Für die AfD ist an diesem Nachmittag schon allein die Anwesenheit Farages ein Glücksfall: Ist er doch der lebende Beweis dafür, dass man es dem „Establishment“ zeigen, die „Mainstream-Medien“ Lügen strafen kann. Für die AfD und auch für Farage steht der Einzug in den Bundestag in einer Reihe mit dem Brexit und dem US-Wahlsieg von Donald Trump. Mit ihm stand Farage im vergangenen Jahr in den USA auf der Bühne. „Es wird toll sein, Beatrix und ihre Freunde im Bundestag zu sehen“, sagt Farage. Genauer: im „Bundeschtag“ - bei der Aussprache des deutschen Wortes hat er Probleme.

Doch Farage ist nicht gekommen, um Wahlwerbung für die AfD zu machen. Jedenfalls nicht nur. Er hat seine eigene Agenda. Farage findet, dass in Deutschland zu wenig über den Brexit debattiert wird. Im TV-Duell sei der Brexit überhaupt nicht vorgekommen, kritisiert er. Dabei betreffe die Deutschen der Brexit doch - zumindest dann, wenn sich Brüssel und London in der Frage der Zollunion nicht einig werden können. „Handel ist keine Einbahnstraße“, sagt er. Die Briten würden viel mehr von den Deutschen importieren als andersherum. Autos, Waschmaschinen - „da hängen Arbeitsplätze dran“. Er will den Zuhörern vermitteln: Wenn der Brexit für die Briten schlimm wird, dann auch für die Deutschen. „Wenn die EU uns einen Handels-Deal verweigert, verweigert sie ihn auch den Autoherstellern in Bayern.“ Deswegen solle die AfD jetzt die öffentliche Debatte anheizen, im Bundestag Druck machen, besonders auf Kanzlerin Angela Merkel, damit sie sich in Brüssel für eine Lösung einsetzt, die auch den Briten gefällt. Das ist Farages Hoffnung. Dafür kann die AfD den Briten nützlich sein.

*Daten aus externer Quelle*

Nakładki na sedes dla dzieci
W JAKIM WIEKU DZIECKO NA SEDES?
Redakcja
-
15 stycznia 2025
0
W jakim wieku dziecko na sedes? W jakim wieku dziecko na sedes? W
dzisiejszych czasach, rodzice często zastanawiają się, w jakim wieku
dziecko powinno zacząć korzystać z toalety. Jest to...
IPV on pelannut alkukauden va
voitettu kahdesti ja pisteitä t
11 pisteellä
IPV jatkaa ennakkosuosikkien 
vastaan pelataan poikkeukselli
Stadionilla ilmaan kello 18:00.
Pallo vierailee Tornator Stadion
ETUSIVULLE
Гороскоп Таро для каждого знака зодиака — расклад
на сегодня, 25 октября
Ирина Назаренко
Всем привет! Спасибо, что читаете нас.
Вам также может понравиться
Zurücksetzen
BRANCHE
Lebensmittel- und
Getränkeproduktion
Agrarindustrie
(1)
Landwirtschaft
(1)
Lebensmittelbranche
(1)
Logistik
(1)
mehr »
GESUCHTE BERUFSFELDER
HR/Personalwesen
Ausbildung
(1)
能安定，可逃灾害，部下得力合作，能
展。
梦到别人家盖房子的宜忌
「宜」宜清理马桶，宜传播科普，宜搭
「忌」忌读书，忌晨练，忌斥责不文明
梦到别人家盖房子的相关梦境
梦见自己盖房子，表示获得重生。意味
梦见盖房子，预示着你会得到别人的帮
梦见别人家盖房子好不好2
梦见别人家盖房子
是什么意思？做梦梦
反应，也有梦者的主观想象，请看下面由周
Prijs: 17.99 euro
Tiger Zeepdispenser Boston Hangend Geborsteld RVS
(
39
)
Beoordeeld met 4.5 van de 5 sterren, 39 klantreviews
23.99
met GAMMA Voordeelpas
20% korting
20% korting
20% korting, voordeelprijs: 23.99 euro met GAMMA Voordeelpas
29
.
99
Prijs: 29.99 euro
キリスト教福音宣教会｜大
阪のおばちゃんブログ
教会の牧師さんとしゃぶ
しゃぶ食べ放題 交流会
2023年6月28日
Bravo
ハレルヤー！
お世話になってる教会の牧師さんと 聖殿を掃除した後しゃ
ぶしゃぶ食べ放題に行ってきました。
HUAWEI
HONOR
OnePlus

Farage hält Schulz für einen "gefährlichen Mann"

In dieser Angelegenheit, erklärt Farage, sei ihm Merkel als Kanzlerin auch lieber als ihr Herausforderer Schulz von der SPD. Bei Merkel, glaubt Farage, sei es „wahrscheinlicher, dass sie auf die Stimme der Industrie und der Arbeiter hört“. Schulz dagegen hält Farage für einen „EU-Fanatiker“, einen „in dieser Hinsicht gefährlichen Mann“, der die Interessen Brüssels über alles stelle.

Farage versteht es, Stimmung zu machen im Saal. Wer ihm an diesem Nachmittag zuhört, kann sich vorstellen, welchen Einfluss seine Reden und Fernsehauftritte in der Zeit des britischen Referendums gehabt haben können. Für Farage ist die EU kein Staatenbund, sondern ein selbstsüchtiges Ding, das ein Eigenleben entwickelt hat und das man jederzeit verteufeln und verantwortlich machen kann, für Dinge, die schief laufen. Am Ende sind die AfD-Anhänger hingerissen. Farage bekommt er Standing Ovations. Und Beatrix von Storch lächelt zufrieden.